If it originally did nothing, then IMO it can continue to do nothing. Old code will behave as it has (calls get submitted with COMMIT_NOW, CommitChanges is a no-op), while new code will get a deprecation warning if it tried to use CommitChanges.
So by adding support for operation sets we’re not just changing behavior for one function, we’re changing behavior for a dozen functions, where any one function not falling in line can topple the whole thing over. This is also how we found the issue in the first place; because it was a stub and nobody was using operation sets, nobody noticed the bad signature.

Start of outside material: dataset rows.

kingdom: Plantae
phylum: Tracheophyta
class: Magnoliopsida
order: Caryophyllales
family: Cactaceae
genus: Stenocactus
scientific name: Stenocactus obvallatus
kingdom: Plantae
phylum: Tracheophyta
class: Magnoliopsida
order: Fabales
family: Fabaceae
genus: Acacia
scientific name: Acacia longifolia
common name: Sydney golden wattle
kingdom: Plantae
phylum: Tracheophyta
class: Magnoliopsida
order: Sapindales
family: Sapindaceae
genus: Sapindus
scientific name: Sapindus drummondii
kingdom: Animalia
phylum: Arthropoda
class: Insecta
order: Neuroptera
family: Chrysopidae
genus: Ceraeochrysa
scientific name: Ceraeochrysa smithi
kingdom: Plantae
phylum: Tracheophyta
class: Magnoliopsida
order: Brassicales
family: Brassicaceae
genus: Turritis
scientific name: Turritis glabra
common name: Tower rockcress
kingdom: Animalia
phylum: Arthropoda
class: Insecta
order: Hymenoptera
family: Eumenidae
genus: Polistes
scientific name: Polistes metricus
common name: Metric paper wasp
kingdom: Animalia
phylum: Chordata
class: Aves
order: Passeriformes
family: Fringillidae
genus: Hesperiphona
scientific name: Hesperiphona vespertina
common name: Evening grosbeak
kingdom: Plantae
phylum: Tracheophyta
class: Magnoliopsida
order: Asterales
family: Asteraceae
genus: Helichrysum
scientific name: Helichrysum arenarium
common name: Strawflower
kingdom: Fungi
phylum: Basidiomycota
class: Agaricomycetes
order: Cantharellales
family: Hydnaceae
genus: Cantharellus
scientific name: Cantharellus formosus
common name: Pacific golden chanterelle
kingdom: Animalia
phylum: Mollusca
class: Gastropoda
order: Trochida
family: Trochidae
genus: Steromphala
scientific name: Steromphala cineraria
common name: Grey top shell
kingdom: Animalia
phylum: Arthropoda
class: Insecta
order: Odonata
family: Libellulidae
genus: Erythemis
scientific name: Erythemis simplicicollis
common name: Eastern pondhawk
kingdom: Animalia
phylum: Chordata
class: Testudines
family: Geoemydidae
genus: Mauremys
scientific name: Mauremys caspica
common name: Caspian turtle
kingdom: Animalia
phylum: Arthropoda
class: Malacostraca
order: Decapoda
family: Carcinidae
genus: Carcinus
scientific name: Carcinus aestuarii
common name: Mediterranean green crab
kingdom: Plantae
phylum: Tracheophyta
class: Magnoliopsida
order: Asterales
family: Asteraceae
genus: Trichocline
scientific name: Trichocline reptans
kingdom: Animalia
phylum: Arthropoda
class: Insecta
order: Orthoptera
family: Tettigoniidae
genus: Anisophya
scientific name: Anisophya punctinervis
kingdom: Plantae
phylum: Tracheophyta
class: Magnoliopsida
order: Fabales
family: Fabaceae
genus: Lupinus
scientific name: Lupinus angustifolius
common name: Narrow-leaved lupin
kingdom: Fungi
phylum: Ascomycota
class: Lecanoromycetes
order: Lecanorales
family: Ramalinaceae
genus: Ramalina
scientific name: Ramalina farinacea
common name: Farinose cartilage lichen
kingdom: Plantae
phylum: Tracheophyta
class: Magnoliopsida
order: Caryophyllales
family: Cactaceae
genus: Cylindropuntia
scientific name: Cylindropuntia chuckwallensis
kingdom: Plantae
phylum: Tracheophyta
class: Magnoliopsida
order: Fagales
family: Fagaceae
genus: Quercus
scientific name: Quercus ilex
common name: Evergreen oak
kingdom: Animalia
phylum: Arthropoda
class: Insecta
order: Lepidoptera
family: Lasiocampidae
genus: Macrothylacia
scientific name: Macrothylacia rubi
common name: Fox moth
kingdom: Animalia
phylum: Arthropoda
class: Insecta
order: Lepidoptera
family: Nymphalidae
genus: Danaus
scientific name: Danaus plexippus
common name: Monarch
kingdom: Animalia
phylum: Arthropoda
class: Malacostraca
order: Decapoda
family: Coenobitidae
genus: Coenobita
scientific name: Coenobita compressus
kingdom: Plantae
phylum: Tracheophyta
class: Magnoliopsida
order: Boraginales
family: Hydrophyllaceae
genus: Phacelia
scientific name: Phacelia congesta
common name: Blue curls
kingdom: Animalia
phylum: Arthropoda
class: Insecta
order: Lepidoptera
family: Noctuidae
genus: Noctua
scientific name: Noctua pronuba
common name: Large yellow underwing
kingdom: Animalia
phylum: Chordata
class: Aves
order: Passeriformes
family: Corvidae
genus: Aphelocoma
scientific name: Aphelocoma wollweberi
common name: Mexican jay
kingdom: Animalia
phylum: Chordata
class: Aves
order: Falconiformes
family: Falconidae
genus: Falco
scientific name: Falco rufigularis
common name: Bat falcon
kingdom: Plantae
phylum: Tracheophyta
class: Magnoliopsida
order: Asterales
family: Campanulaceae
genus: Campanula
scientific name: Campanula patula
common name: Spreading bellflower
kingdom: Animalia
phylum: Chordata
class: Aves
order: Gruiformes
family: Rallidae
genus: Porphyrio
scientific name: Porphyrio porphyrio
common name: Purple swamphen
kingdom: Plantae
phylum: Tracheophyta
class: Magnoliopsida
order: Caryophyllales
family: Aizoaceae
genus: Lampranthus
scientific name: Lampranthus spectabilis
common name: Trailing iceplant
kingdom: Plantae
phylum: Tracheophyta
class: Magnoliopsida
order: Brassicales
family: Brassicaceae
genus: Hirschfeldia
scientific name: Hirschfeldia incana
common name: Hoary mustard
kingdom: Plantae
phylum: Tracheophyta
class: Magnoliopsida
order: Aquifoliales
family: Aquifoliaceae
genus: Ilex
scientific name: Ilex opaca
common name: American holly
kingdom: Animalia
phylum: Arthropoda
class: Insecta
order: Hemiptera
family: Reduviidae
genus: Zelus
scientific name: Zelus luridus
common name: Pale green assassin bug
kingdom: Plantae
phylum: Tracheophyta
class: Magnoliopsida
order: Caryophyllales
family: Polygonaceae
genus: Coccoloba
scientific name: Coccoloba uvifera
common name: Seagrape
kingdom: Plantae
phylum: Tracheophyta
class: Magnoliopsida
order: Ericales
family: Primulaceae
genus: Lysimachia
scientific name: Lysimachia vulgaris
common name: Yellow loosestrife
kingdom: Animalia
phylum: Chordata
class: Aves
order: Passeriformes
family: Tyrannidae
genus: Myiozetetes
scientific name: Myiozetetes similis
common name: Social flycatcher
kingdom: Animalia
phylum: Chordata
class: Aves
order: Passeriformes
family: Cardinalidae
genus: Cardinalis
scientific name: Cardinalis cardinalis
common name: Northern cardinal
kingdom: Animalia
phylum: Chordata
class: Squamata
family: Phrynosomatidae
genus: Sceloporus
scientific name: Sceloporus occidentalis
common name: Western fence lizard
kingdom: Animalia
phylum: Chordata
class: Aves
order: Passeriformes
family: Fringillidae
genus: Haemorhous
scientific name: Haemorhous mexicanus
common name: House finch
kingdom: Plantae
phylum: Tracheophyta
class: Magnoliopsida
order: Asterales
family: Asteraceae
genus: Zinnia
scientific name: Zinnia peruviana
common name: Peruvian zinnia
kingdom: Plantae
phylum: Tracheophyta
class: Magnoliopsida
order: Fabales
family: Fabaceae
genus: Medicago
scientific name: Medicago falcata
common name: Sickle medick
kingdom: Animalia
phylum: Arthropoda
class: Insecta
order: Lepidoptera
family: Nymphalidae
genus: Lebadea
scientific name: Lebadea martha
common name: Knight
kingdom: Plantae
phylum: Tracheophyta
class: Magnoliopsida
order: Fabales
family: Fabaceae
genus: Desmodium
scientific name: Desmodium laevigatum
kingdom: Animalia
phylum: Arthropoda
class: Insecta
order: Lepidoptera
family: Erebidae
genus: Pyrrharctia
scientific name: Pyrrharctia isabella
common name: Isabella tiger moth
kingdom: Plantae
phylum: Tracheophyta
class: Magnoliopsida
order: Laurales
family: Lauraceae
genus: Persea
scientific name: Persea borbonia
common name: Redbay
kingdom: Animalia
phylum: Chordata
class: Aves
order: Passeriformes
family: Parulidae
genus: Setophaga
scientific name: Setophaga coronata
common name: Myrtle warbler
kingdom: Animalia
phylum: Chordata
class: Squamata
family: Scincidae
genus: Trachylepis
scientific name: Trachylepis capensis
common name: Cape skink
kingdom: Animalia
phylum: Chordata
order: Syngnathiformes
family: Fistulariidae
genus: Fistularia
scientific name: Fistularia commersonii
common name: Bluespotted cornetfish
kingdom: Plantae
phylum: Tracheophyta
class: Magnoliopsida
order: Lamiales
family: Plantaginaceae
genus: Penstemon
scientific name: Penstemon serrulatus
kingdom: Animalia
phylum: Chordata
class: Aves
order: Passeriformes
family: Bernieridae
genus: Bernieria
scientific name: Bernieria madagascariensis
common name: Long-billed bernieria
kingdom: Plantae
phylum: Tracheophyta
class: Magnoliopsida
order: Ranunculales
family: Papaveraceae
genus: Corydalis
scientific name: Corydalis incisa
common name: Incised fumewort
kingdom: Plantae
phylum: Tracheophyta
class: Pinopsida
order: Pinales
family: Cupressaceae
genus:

If operation sets weren't supported before, and an app tried to use them anyway, it would already have issues. So I think it should be fine as long as CommitChanges does nothing when all previous OperationSets were COMMIT_NOW.
In this case, it may actually be more compatible to have CommitChanges() act as CommitChangesSet(COMMIT_ALL). For old apps that only used COMMIT_NOW, as they should have without operation set support, CommitChanges will do nothing since there's no operation sets to commit. Old apps that tried to use operation sets will at least get them committed with CommitChanges, even if they're committed at the wrong time (which was already happening anyway). If an old app tried to use operation sets and never called CommitChanges, it's out of luck.
For new apps, it can use operation sets and will be told to use CommitChangesSet or whatever, instead of CommitChanges.